Assigned task A: Output the rows below word for word, everything from the line containing "Tell whether, with" down to the line containing "Answer: roughly parallel", with both of those lines included.

Extracted text:
▬▬▬▬▬▬
In [None]:
#####  Routines for Pre-processing (Data Wrangling/Data Cleaning) any dataset for further Data Analysis

##### IMPORTANT !!! --> Run each block below indivdually, so you can make decisions according to the results 
#                       to decide to continue with the next block.  


####################################  Run this block to load dataset and show data (feature) types
file_name = 'name of file'  #<--------inform file here  
path = 'file path'          #<--------inform path here 

import pandas as pd
import numpy as np
pd.set_option('display.max_columns',None)     # Optional 
pd.set_option('display.max_rows',None)      # Optional
df =pd.read_csv(path+file_name)
df.dtypes

####################################    Run this block to show first 10 rows of dataset
df.head(10)
▬▬▬▬▬▬
Stored items from a collection
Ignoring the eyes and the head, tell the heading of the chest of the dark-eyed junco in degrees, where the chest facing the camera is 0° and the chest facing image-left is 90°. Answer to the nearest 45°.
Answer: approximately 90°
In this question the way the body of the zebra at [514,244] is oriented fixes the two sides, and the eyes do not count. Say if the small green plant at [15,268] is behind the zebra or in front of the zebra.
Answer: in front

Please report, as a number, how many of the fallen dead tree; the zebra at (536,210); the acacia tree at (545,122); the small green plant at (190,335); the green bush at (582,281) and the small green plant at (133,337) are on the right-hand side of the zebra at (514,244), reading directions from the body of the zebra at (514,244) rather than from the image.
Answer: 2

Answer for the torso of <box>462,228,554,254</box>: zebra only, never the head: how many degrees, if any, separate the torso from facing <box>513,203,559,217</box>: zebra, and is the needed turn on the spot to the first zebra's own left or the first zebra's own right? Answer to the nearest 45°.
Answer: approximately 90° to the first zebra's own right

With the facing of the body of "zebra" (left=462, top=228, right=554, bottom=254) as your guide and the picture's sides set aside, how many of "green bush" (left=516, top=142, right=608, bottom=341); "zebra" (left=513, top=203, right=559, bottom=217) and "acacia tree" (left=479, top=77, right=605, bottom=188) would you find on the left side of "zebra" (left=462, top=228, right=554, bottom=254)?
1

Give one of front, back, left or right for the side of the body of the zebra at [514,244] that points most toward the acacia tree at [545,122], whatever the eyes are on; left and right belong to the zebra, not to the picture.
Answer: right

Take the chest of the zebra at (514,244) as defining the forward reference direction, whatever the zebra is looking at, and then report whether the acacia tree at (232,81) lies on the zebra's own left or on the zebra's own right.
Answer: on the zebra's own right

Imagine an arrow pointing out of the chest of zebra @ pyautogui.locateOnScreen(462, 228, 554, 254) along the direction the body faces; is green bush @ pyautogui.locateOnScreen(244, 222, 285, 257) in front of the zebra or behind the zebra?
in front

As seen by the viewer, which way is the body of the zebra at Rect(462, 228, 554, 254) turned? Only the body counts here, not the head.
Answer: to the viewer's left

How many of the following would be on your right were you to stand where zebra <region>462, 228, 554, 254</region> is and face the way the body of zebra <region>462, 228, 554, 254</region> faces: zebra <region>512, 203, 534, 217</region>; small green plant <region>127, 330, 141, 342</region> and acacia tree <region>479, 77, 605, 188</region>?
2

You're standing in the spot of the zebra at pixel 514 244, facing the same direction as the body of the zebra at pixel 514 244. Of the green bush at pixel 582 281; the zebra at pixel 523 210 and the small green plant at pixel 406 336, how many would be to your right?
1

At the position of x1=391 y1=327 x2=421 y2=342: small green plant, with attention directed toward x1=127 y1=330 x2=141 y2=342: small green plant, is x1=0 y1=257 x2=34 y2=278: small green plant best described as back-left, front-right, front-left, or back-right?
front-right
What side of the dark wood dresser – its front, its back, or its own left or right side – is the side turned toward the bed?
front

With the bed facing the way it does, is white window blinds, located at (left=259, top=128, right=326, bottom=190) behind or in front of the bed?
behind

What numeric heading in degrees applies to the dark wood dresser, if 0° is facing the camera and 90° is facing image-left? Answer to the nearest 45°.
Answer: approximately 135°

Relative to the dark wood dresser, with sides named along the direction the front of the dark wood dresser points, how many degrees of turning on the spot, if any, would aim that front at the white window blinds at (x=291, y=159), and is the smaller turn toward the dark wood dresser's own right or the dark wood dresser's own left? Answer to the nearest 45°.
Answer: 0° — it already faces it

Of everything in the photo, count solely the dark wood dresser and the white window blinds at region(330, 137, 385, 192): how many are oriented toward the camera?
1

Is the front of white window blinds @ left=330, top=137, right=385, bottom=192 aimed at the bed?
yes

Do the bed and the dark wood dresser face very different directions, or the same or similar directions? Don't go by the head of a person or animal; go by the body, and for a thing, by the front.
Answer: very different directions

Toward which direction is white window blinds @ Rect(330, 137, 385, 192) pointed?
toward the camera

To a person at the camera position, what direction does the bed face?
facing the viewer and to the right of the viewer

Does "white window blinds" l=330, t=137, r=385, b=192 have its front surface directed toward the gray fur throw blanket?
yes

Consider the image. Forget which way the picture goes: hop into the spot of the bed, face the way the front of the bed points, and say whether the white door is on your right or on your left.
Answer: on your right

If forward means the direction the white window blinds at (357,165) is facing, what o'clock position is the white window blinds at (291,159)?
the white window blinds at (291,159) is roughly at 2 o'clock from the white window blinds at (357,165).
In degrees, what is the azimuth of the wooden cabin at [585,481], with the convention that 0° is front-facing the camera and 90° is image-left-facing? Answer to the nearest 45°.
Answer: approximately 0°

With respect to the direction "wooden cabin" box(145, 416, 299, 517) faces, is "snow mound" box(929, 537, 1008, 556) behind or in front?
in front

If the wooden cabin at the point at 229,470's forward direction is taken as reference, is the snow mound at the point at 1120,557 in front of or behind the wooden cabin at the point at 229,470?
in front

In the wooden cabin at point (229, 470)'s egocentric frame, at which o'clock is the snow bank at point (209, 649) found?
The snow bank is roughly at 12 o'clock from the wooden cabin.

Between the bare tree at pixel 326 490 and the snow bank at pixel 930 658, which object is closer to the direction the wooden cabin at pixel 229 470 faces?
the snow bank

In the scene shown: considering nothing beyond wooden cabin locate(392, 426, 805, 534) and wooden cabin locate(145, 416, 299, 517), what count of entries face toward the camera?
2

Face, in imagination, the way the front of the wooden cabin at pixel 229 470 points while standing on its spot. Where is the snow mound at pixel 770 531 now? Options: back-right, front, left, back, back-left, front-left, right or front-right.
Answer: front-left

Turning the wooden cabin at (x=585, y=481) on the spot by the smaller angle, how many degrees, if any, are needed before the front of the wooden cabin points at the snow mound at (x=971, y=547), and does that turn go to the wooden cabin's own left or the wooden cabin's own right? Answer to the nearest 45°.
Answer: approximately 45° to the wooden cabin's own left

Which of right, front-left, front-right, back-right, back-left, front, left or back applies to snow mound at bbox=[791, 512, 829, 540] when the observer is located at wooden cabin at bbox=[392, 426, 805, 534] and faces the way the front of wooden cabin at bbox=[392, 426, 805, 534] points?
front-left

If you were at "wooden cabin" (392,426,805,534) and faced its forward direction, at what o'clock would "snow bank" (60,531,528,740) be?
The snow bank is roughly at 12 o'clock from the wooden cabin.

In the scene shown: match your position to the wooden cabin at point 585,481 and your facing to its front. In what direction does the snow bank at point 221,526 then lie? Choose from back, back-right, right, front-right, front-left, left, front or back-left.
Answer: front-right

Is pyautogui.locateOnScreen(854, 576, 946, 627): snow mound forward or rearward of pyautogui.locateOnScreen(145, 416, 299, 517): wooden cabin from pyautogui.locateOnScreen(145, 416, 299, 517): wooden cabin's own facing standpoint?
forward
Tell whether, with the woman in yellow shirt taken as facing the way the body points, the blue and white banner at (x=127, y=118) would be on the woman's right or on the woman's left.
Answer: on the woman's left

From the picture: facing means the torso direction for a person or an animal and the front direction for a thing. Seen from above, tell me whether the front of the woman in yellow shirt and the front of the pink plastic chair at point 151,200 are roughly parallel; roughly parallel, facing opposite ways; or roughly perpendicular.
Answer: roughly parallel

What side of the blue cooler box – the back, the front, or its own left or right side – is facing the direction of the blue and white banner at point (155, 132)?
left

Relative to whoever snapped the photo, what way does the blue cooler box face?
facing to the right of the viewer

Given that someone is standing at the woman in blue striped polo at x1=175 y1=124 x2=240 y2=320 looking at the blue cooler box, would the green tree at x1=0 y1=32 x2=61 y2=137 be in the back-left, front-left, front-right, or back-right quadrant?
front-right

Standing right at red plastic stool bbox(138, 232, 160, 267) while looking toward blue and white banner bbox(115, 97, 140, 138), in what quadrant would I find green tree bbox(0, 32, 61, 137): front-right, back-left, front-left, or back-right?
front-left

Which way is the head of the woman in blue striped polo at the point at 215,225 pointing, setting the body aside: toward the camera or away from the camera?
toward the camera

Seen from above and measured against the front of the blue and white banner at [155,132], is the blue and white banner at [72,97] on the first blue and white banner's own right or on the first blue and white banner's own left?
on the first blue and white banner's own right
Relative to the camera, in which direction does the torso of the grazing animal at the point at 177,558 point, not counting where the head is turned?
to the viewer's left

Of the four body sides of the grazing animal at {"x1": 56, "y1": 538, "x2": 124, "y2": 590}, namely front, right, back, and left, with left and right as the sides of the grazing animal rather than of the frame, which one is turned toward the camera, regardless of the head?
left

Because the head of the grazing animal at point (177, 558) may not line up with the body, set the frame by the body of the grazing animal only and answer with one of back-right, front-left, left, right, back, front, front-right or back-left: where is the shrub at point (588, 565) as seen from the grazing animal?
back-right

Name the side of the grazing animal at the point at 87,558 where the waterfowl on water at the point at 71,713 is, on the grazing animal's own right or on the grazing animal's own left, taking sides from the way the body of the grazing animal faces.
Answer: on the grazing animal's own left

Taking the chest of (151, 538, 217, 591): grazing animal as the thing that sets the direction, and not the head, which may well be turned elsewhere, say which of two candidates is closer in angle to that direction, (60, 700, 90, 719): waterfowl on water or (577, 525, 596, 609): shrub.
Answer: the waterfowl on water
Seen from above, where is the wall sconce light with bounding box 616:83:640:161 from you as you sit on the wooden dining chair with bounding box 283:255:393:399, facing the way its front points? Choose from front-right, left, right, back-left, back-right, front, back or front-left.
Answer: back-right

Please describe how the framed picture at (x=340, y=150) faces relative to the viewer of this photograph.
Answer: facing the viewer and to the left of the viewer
▬▬▬▬▬▬
Assigned task B: Return the pandas preprocessing code above in full, identical to the original.

Answer space A:
Tell whether, with the woman in yellow shirt taken as facing the way the body points, the blue and white banner at (x=127, y=118) would be on the woman's right or on the woman's left.
Answer: on the woman's left

From the picture: facing means the torso direction for a person or an animal and the front direction for a thing. Seen from above, tell me whether the front of the woman in yellow shirt and the front of the pink plastic chair at point 151,200 are roughly parallel; roughly parallel, facing opposite ways; or roughly perpendicular.
Answer: roughly parallel

Answer space B:
In [None]:
#####  Routines for Pre-processing (Data Wrangling/Data Cleaning) any dataset for further Data Analysis

##### IMPORTANT !!! --> Run each block below indivdually, so you can make decisions according to the results 
#                       to decide to continue with the next block.  


####################################  Run this block to load dataset and show data (feature) types
file_name = 'name of file'  #<--------inform file here  
path = 'file path'          #<--------inform path here 

import pandas as pd
import numpy as np
pd.set_option('display.max_columns',None)     # Optional 
pd.set_option('display.max_rows',None)      # Optional
df =pd.read_csv(path+file_name)
df.dtypes

####################################    Run this block to show first 10 rows of dataset
df.head(10)